Visualizing Clusters of Clickbait Headlines Using Spark, Word2vec, and Plotly

131012 · on Aug 16, 2016

"Once the dictionary is created, we can average all the word vectors for a given headline to get the numeric representation of the headline itself."

Can someone explain me why this is useful? Aren't we losing a lot of precision from word2vec results?

And as a general question: is there any useful knowledge we can extract from this vizualisation apart: most of the time, news channels write about different things?

Don't get me wrong, I think the techniques displayed here are really cool, but I have the feeling the conclusions are either absent or trite.

guidopallemans · on Aug 18, 2016

> Aren't we losing a lot of precision from word2vec results?

Not really, because the vectors are really high-dimensional, and the words that occur in the same headline together usually aren't close together.

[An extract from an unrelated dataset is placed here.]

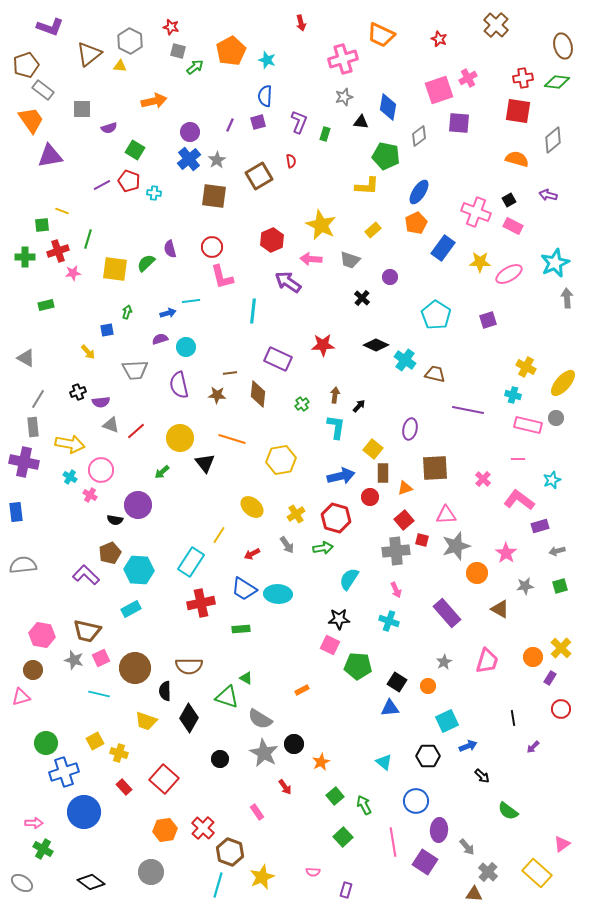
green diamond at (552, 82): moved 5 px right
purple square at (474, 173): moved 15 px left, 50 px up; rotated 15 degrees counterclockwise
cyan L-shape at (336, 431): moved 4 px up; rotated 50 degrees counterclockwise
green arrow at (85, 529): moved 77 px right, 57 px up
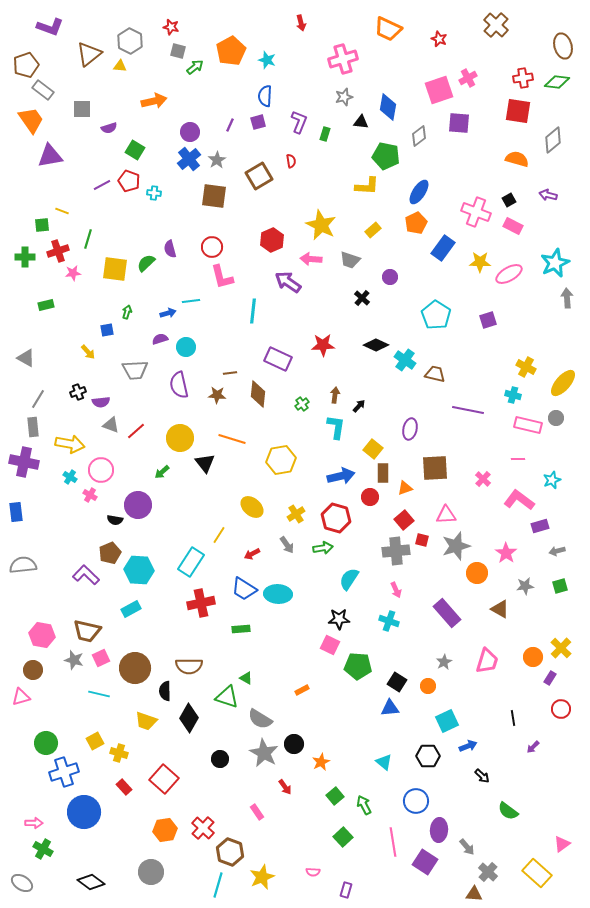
orange trapezoid at (381, 35): moved 7 px right, 6 px up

So it's not really losing precision, it's more like combining the meanings of the words (numerically).

odbol_ · on Aug 16, 2016

All that in-depth explanation, and he forgot the first rule of data visualization: always label your axis!

This should have been at the top, but was buried at the bottom of the article: "The left side of the 2D representation represents the more serious headlines, while the right side represents the more silly headlines. "

minimaxir · on Aug 16, 2016

The axes are intentionally unlabeled. They don't represent anything, just spatial coordinates.

The fact that X-axis had a parseable interpretation (and the sliding scale of serious is not a hard rule as there are many counterexamples; I noted the scale as an quick observation) was due to the randomness of the clustering algorithm. It is possible that the chart could end up rotated if the algorithm is run again.

soared · on Aug 16, 2016

Its interesting to hover over the blue buzzfeed dots on the left side. Those are those interesting cases where buzzfeed does actual reporting.

Aelinsaar · on Aug 16, 2016

>Coincidentally around the same time Facebook announced their anticlickbait initiative, Facebook open-sourced their fasttext project, which can quickly build models to classify text using some of the above example techniques. Hmmmmmm…

There's an interesting notion, a clickbait filter.